The festival is the oldest event of its kind in the country. It is held at the Howard County Fairgrounds, and normally runs the first weekend in May. For most fiber lovers in the DC, Virginia, Maryland, and even Pennsylvania, it’s an annual pilgrimage. Last summer I moved to Takoma Park, Maryland. One of the first things I did was attend the monthly Stitch n *** at the Savory Café. It was the last Thursday in May, and everyone was flush with their purchases and T-shirts from “Sheep and Wool.” I quickly learned that this event was one not to be missed.

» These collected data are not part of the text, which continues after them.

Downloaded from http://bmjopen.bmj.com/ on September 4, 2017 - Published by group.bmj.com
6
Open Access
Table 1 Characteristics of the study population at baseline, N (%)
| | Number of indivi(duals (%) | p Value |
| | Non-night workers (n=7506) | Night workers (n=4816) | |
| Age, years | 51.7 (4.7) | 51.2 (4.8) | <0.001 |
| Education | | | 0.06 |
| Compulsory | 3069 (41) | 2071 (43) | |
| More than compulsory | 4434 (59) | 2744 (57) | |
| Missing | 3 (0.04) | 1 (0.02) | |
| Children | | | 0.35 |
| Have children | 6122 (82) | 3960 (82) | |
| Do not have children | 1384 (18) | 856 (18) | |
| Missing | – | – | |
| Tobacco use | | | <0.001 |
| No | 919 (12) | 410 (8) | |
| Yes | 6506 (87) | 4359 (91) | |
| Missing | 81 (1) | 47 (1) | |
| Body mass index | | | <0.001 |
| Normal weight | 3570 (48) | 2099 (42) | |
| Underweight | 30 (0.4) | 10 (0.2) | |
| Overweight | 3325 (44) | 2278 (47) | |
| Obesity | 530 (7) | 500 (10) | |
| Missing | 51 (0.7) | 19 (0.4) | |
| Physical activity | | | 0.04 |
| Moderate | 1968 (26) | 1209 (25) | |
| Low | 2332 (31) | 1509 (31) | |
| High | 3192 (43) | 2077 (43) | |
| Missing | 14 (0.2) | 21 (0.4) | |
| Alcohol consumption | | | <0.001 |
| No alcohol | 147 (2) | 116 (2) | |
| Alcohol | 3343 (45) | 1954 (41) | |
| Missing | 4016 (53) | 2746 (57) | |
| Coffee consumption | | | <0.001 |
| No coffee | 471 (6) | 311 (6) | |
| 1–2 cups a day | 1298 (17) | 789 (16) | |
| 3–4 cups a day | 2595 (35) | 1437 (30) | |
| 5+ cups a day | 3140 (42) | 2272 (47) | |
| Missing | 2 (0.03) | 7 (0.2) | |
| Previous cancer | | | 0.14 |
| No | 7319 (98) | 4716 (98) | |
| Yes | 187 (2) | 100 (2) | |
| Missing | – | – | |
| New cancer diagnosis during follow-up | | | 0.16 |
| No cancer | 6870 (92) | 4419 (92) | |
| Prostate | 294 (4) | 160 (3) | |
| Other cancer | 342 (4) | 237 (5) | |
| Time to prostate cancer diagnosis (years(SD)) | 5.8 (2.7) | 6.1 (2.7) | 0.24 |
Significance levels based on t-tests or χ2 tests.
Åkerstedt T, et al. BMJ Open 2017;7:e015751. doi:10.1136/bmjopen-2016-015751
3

This year, I went with my mother and daughter, Selma, in tow. We chose Sunday because we’d heard that Saturdays the crowds could be unbearable. Most of the folks I know were going both days. “You’re not going on Saturday?” they’d say incredulously. “Sometimes all the good stuff sells out on Saturday morning!” All the better, I thought, since I was trying not to buy too much. “Sunday can still be very crowded,” someone said.
We did not get an early start. After an hour’s drive, we arrived at the fairgrounds around noon. The crowds were light, but folks were actively looking and buying. I told Selma that it would be like a state fair without the rides, but there certainly would be ice cream and lemonade. It was like a state fair – for fiber addicts. Barn after barn of displays, and every type of yarn you can imagine. The festival features small, local producers, like Kiparoo farms and Dancing Leaf Farms; both produce beautiful fibers from animals they raise themselves.

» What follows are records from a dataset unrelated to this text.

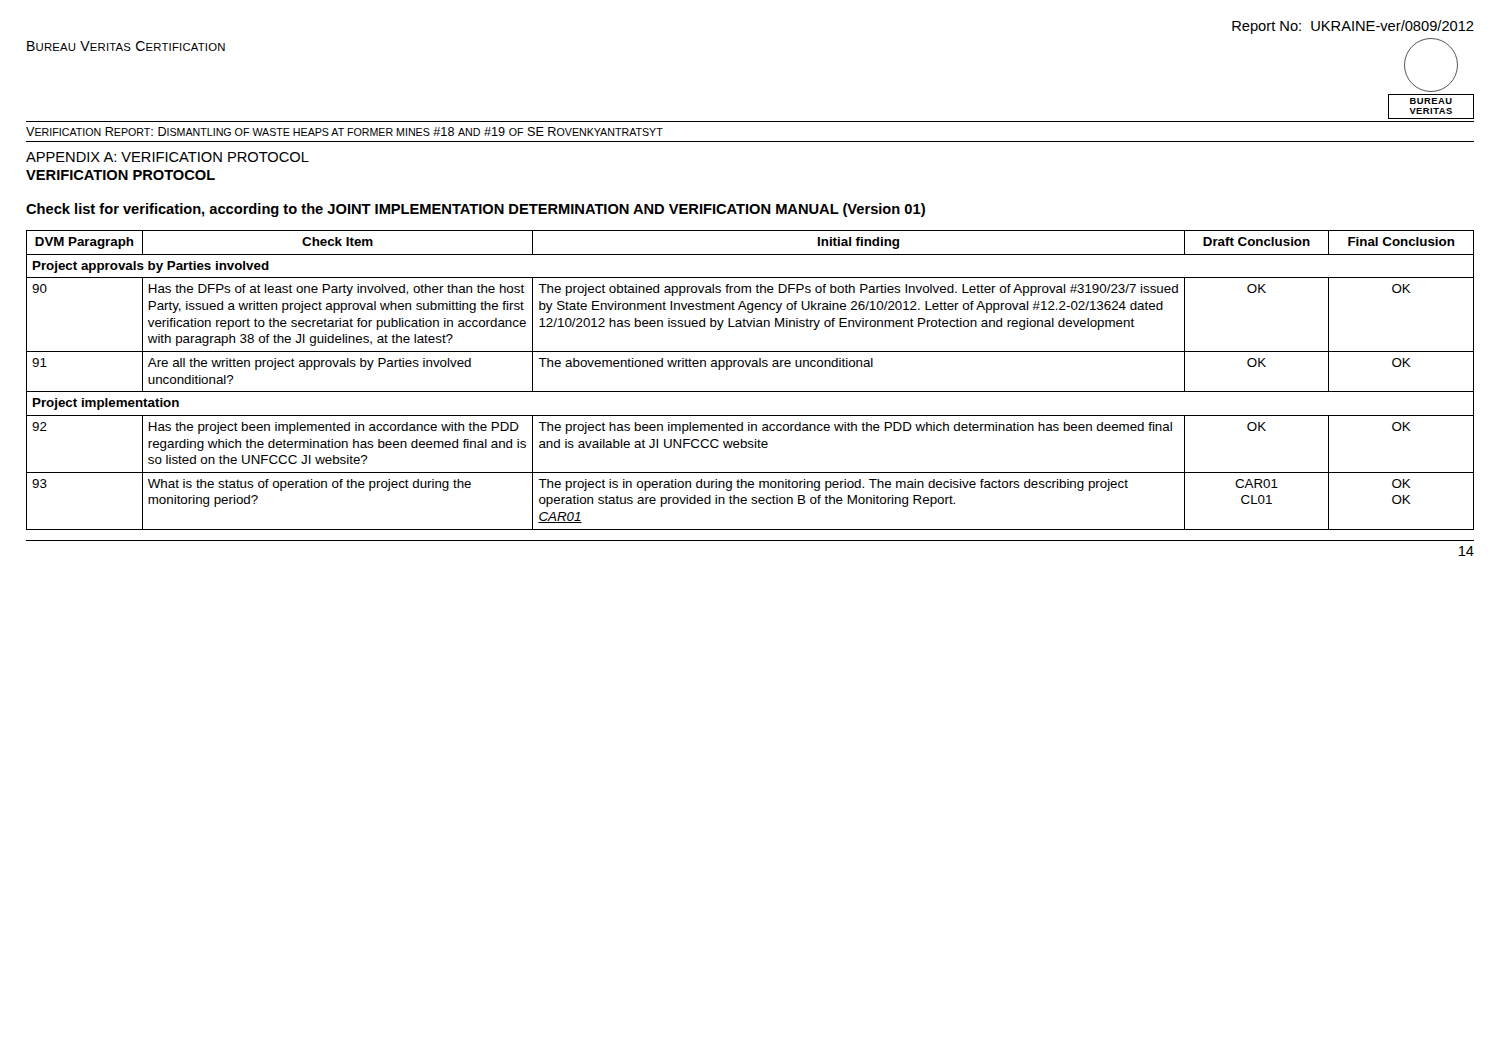Report No: UKRAINE-ver/0809/2012
BUREAU VERITAS CERTIFICATION
BUREAU
VERITAS
VERIFICATION REPORT: DISMANTLING OF WASTE HEAPS AT FORMER MINES #18 AND #19 OF SE ROVENKYANTRATSYT
APPENDIX A: VERIFICATION PROTOCOL
VERIFICATION PROTOCOL
Check list for verification, according to the JOINT IMPLEMENTATION DETERMINATION AND VERIFICATION MANUAL (Version 01)
| DVM Paragraph | Check Item | Initial finding | Draft Conclusion | Final Conclusion |
| --- | --- | --- | --- | --- |
| Project approvals by Parties involved |
| 90 | Has the DFPs of at least one Party involved, other than the host Party, issued a written project approval when submitting the first verification report to the secretariat for publication in accordance with paragraph 38 of the JI guidelines, at the latest? | The project obtained approvals from the DFPs of both Parties Involved. Letter of Approval #3190/23/7 issued by State Environment Investment Agency of Ukraine 26/10/2012. Letter of Approval #12.2-02/13624 dated 12/10/2012 has been issued by Latvian Ministry of Environment Protection and regional development | OK | OK |
| 91 | Are all the written project approvals by Parties involved unconditional? | The abovementioned written approvals are unconditional | OK | OK |
| Project implementation |
| 92 | Has the project been implemented in accordance with the PDD regarding which the determination has been deemed final and is so listed on the UNFCCC JI website? | The project has been implemented in accordance with the PDD which determination has been deemed final and is available at JI UNFCCC website | OK | OK |
| 93 | What is the status of operation of the project during the monitoring period? | The project is in operation during the monitoring period. The main decisive factors describing project operation status are provided in the section B of the Monitoring Report. CAR01 | CAR01 CL01 | OK OK |
14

In a large tent filled with Navajo rugs, wool and weaving, tribe members demonstrated uses for the amazing colored wool produced by the famed Navajo-Churro sheep.
A woman covered in turquoise jewelry was carding wool. A man used a drop-spindle so adeptly, it seemed as fast as a spinning wheel. A third was weaving an intricate rug.

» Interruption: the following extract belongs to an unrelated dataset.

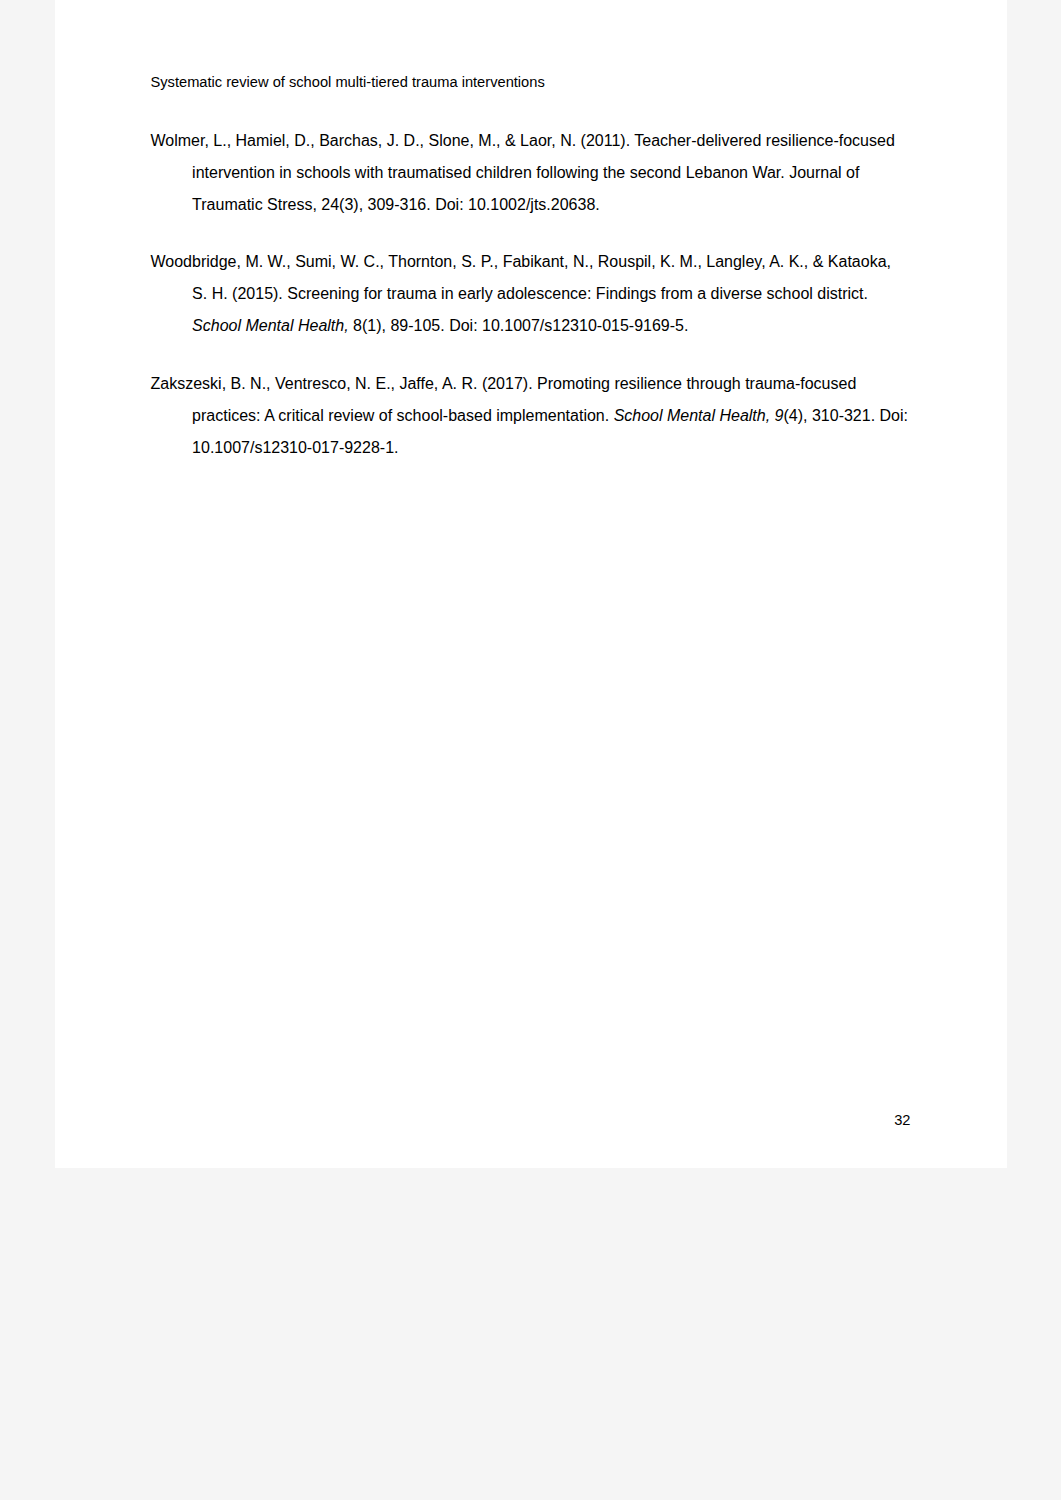Systematic review of school multi-tiered trauma interventions
Wolmer, L., Hamiel, D., Barchas, J. D., Slone, M., & Laor, N. (2011). Teacher-delivered resilience-focused intervention in schools with traumatised children following the second Lebanon War. Journal of Traumatic Stress, 24(3), 309-316. Doi: 10.1002/jts.20638.
Woodbridge, M. W., Sumi, W. C., Thornton, S. P., Fabikant, N., Rouspil, K. M., Langley, A. K., & Kataoka, S. H. (2015). Screening for trauma in early adolescence: Findings from a diverse school district. School Mental Health, 8(1), 89-105. Doi: 10.1007/s12310-015-9169-5.
Zakszeski, B. N., Ventresco, N. E., Jaffe, A. R. (2017). Promoting resilience through trauma-focused practices: A critical review of school-based implementation. School Mental Health, 9(4), 310-321. Doi: 10.1007/s12310-017-9228-1.
32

As we moved through the fairground we found the animals. Sheep of every variety you could imagine – rare varieties like Jacob sheep, and more common ones like Shetland sheep, merino sheep. Many I had never even heard of before. Some had been shorn; some had full coats. There were suckling babies and large mama sheep, as well as rams – some with 2 full sets of horns.
There were Llamas and my current favorite type of wool producer – Alpacas.
A baby mohair goat slept in his farmer’s arms. “A rough life,” I said to the farmer. “Just be sure when you’re snuggling a goat that you let its butt hang off your lap,” he replied. “They poop in their sleep.” I’ll keep that in mind, I thought, imagining the goats from South Africa who grew the mohair from Be Sweet that I had on my hook.
The animals that completely captivated me on Sunday were the Angora bunnies. Maybe it’s because they seemed the most domesticated – almost like cats. They sat peacefully on their owners’ laps. They eagerly received pets from children, and they were just so soft. I learned, much to my surprise, that an Angora rabbit is the only animal whose wool can be spun directly off the animal.
Ancient sheep used to “molt” or shed their fleece twice a year, but they’ve been bred over eons to keep it on so it can be shorn all at once. Angora wool grows at the breakneck pace of an inch a month. They’re ready for spinning every 3 months. And because the wool just falls off, there’s no need to shear them. The spinner just gently pulls off the clumps. This also saves the bunny from icky hairball problems. So, it’s a win-win.
Selma and my mom wandered off to look at more animals and find some kids’ activities while I cruised quickly through the yarn barns. Everything was great to touch and see: gorgeous hand-made buttons, spinning wheels, roving, fleece, needles, notions, and yarn. There were some beautiful blends. Most interesting to me were the tencel blends. Tencel gives a great sheen and drape to the yarn. Even though I’m supposed to be on a yarn diet, I bought a few balls here and there – more like “souvenir” yarn than yarn with any real purpose. And, of course, I bought a small ball of 100% angora that I believe is destined to be turned back into a bunny – amigurumi-style.